The collecting of all needed files can be also done by calling a specific Ant's task:
cd bb_services ant pre-deployThe core of deployment is done by the BioMoby Dashboard in the MoSeS Generator Panel:
cd moby-live/Java
./build-dev.sh dashboard
Setting -> Panel selection -> MoSeS Generator
Pattern for implementation class names: org.generationcp.bbservices.{Service}Impl
Select service...: getCoordinatesOfTaxon
Button: Deploy
Before you press the Deploy button check at least these three things:
Type the
name of the directory with the bb_services
files into the field Directory with user's jar
files. This is how Dashboard learns about your
implementation files.
There is still one missing thing: the logging that will be used by Tomcat. This should be taken care of by Dashboard but, unfortunately, it is not implemented (yet).
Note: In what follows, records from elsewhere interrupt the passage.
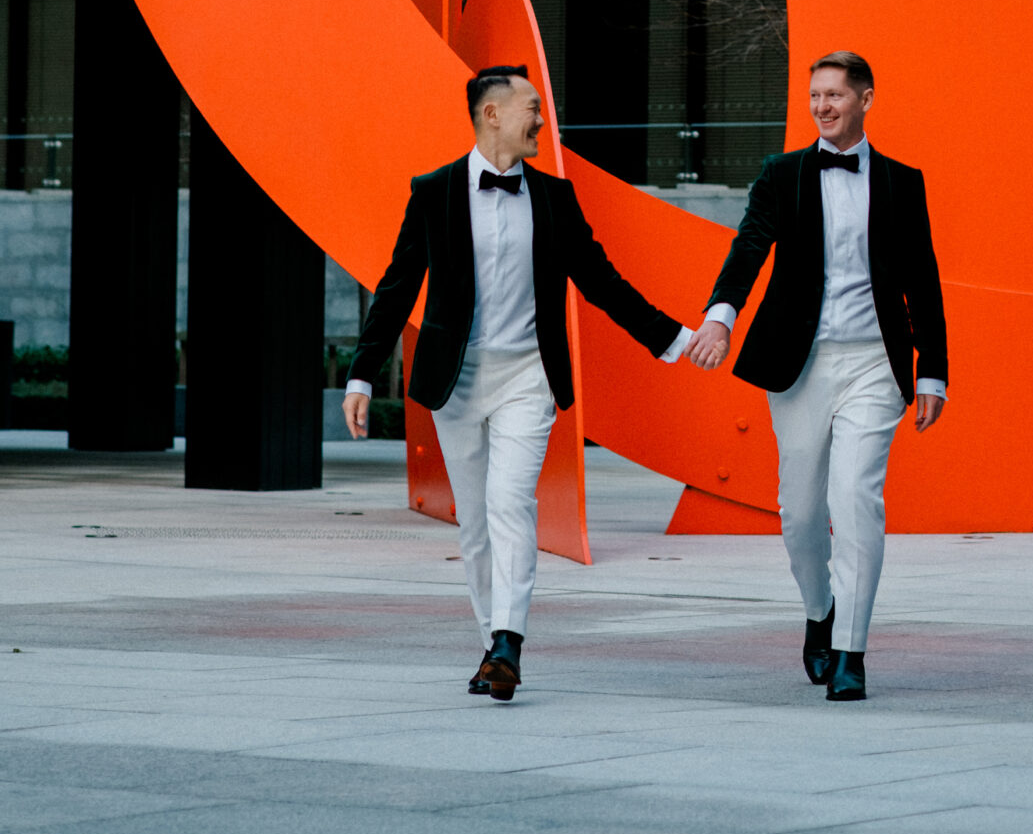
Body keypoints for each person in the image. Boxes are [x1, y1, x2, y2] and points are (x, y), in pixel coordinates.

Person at [343, 64, 693, 702]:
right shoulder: (434, 192)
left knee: (511, 502)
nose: (541, 120)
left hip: (528, 376)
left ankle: (509, 642)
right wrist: (363, 373)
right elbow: (397, 287)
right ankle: (492, 646)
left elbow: (602, 281)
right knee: (475, 523)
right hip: (457, 380)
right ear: (492, 113)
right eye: (532, 107)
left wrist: (672, 339)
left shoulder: (554, 197)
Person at [685, 50, 947, 702]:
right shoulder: (784, 174)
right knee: (801, 514)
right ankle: (820, 610)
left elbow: (924, 282)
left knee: (856, 501)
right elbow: (748, 246)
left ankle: (853, 651)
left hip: (873, 368)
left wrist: (933, 373)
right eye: (815, 97)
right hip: (799, 366)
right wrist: (720, 317)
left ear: (866, 99)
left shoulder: (901, 182)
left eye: (835, 95)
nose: (823, 106)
The proper configuration file for the logging (the one that will create a log file bbservices.log in directory <tomcat-home>/logs) was already created in bb_services/build/classes/log4j.properties.for.tomcat but you have to copy it manually. You might have noticed that the Ant in bb_services suggested what to do. There was this report:
pre-deploy: [DO MANUALLY] cp build/classes/log4j.properties.for.tomcat <your-tomcat-home>/webapps/axis/WEB-INF/classes/log4j.properties
After deployment, restart your Tomcat (I recommend to use Tomcat Manager and to reload only Axis), and try the service, now using its real endpoint.
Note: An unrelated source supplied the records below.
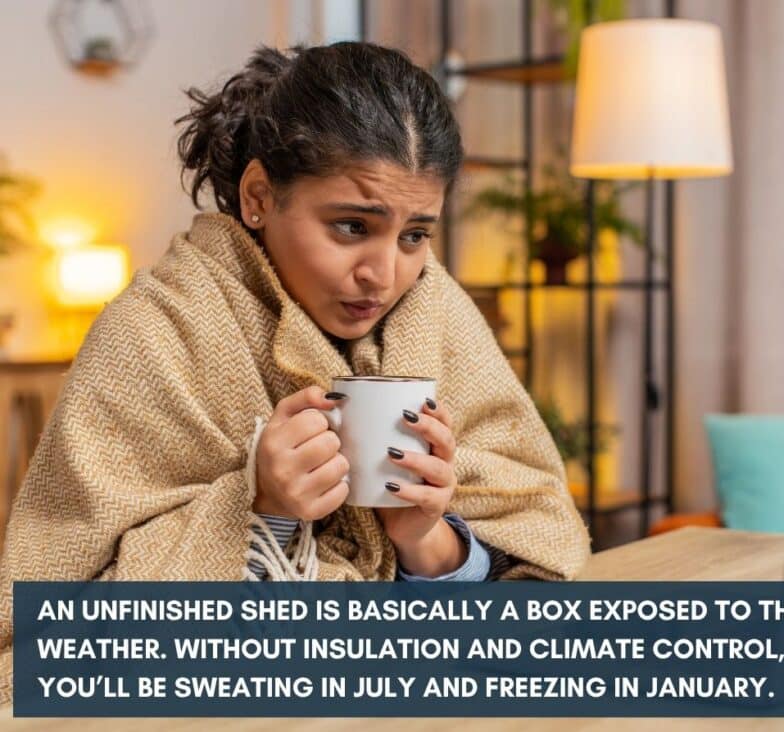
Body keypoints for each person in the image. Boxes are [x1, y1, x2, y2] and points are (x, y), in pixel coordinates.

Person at [0, 41, 591, 699]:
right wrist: (263, 512)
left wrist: (428, 541)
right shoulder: (153, 333)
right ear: (258, 196)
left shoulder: (436, 310)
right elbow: (49, 633)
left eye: (414, 235)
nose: (383, 272)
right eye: (349, 226)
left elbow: (536, 541)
I am getting Error in creating XML parser
Exception: error, INTERNAL_PROCESSING_ERROR AN ERROR OCCURED DURING THE SERVICE EXECUTION: Error in creating XML parser Parser class: org.apache.xerces.parsers.SAXParser(SAX2 driver class org.apache.xerces.parsers.SAXParser not found)The problem is with your Tomcat installation. The XML parser jar files should be in your <your-tomcat>/common/endorsed directory. Move there files xercesImpl.jar and xml-apis.xml (e.g. from your bb_services/lib), and restart your Tomcat (the whole Tomcat, not only its Axis part).